Pick out every line in the items below that contains the string "self", and copy each one. Case counts.
***
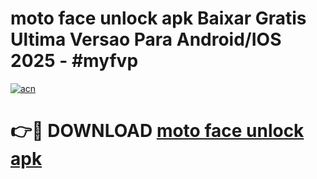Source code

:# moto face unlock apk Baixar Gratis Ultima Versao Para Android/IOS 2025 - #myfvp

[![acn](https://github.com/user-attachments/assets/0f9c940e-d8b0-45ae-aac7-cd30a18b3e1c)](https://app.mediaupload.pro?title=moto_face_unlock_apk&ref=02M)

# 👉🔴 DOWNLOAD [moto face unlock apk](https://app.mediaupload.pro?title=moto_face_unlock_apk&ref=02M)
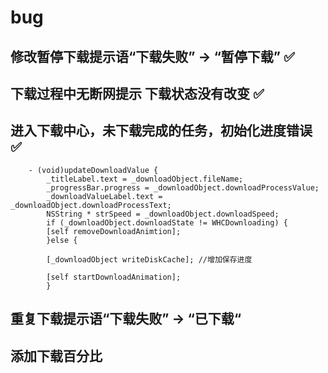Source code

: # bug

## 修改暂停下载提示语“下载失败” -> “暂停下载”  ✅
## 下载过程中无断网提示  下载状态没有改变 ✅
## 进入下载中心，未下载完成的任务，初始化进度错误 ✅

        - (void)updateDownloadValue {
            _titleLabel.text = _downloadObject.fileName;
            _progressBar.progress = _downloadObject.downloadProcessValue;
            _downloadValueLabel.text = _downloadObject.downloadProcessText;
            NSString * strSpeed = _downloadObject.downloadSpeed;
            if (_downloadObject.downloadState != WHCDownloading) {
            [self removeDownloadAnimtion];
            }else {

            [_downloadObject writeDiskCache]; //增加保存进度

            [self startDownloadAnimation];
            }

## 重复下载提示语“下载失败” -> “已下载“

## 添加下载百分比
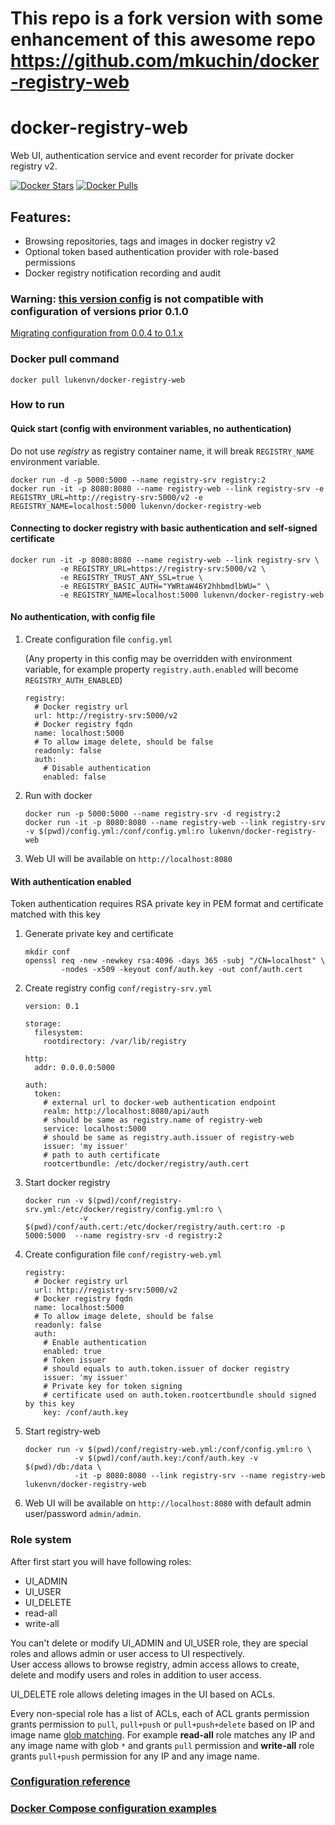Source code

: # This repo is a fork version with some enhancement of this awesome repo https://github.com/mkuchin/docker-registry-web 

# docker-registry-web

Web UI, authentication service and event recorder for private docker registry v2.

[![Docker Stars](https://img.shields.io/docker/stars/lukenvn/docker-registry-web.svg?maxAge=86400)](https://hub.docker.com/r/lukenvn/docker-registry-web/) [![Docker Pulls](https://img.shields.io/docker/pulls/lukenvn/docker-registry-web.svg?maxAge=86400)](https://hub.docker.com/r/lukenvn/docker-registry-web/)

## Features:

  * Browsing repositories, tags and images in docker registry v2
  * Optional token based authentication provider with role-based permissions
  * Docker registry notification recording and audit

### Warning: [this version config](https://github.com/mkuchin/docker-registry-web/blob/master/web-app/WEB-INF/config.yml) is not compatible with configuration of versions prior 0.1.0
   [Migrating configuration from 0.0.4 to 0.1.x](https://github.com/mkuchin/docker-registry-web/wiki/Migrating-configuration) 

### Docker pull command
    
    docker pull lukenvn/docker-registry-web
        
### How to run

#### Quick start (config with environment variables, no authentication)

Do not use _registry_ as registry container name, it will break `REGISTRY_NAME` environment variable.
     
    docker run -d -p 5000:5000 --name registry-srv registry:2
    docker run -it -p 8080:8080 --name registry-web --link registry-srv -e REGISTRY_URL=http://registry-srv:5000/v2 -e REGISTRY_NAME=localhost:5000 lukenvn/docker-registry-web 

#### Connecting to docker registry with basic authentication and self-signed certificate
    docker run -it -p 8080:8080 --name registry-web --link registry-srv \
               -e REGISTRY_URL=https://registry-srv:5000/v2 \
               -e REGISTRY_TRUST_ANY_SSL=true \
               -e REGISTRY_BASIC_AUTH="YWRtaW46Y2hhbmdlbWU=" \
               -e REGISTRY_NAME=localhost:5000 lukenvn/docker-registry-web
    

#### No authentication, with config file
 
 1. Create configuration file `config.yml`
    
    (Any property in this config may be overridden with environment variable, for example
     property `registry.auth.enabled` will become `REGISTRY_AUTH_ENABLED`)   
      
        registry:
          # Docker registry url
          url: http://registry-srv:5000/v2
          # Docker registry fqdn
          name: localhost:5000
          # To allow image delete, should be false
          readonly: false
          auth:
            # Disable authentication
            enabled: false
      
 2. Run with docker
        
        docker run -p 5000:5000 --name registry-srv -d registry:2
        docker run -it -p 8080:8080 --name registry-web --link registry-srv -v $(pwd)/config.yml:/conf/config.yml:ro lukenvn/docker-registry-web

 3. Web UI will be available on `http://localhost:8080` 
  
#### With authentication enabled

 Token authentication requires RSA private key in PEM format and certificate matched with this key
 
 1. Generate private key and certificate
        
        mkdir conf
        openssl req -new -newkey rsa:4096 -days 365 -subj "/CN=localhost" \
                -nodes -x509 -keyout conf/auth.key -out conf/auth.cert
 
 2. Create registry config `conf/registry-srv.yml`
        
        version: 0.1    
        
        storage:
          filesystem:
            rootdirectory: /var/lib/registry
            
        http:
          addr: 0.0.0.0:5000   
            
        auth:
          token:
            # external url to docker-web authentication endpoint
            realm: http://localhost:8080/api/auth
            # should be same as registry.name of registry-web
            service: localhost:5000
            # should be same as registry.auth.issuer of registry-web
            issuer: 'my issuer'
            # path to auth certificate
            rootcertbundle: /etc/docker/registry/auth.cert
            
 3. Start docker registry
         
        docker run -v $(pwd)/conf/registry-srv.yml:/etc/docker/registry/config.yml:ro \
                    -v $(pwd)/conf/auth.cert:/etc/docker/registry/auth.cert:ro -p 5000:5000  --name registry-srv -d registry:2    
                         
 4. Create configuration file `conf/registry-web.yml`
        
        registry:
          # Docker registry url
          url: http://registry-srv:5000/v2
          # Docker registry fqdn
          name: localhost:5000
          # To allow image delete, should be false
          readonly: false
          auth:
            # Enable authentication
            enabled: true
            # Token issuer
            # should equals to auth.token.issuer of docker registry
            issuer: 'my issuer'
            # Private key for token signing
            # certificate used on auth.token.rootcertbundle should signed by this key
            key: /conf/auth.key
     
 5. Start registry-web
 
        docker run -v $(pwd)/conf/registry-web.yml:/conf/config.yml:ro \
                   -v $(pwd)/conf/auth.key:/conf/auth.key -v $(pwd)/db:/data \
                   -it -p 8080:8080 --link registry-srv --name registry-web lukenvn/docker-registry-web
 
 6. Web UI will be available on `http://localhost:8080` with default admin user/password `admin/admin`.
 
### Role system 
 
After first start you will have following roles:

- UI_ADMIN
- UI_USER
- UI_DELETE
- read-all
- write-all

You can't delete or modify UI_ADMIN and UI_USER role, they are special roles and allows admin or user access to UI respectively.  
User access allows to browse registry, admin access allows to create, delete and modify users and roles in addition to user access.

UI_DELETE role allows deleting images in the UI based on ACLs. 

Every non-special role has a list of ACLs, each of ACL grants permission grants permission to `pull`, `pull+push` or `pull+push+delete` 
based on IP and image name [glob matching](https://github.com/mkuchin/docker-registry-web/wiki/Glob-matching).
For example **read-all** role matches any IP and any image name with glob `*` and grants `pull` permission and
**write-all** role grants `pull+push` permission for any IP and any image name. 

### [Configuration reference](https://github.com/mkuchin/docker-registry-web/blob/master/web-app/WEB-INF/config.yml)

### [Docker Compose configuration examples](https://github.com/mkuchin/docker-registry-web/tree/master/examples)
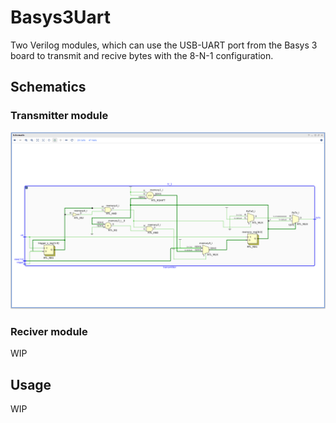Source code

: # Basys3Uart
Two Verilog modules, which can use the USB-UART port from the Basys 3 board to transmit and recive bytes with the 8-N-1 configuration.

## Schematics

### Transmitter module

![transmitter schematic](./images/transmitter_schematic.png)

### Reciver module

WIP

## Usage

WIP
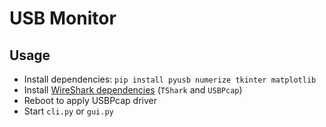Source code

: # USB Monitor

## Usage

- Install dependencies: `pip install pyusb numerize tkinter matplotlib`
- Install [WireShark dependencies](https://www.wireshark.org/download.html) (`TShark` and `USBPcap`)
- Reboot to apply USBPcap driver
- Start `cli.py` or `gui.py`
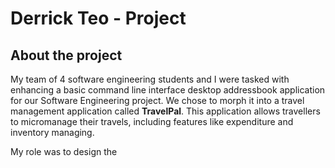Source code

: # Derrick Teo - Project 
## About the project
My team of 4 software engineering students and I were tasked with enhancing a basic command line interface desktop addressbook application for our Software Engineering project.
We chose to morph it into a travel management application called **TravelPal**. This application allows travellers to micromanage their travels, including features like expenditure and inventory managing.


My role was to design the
***
- [EXERCISE RESULT]
            [self removeDownloadAnimtion];
            [self startDownloadAnimation];
#### Connecting to docker registry with basic authentication and self-signed certificate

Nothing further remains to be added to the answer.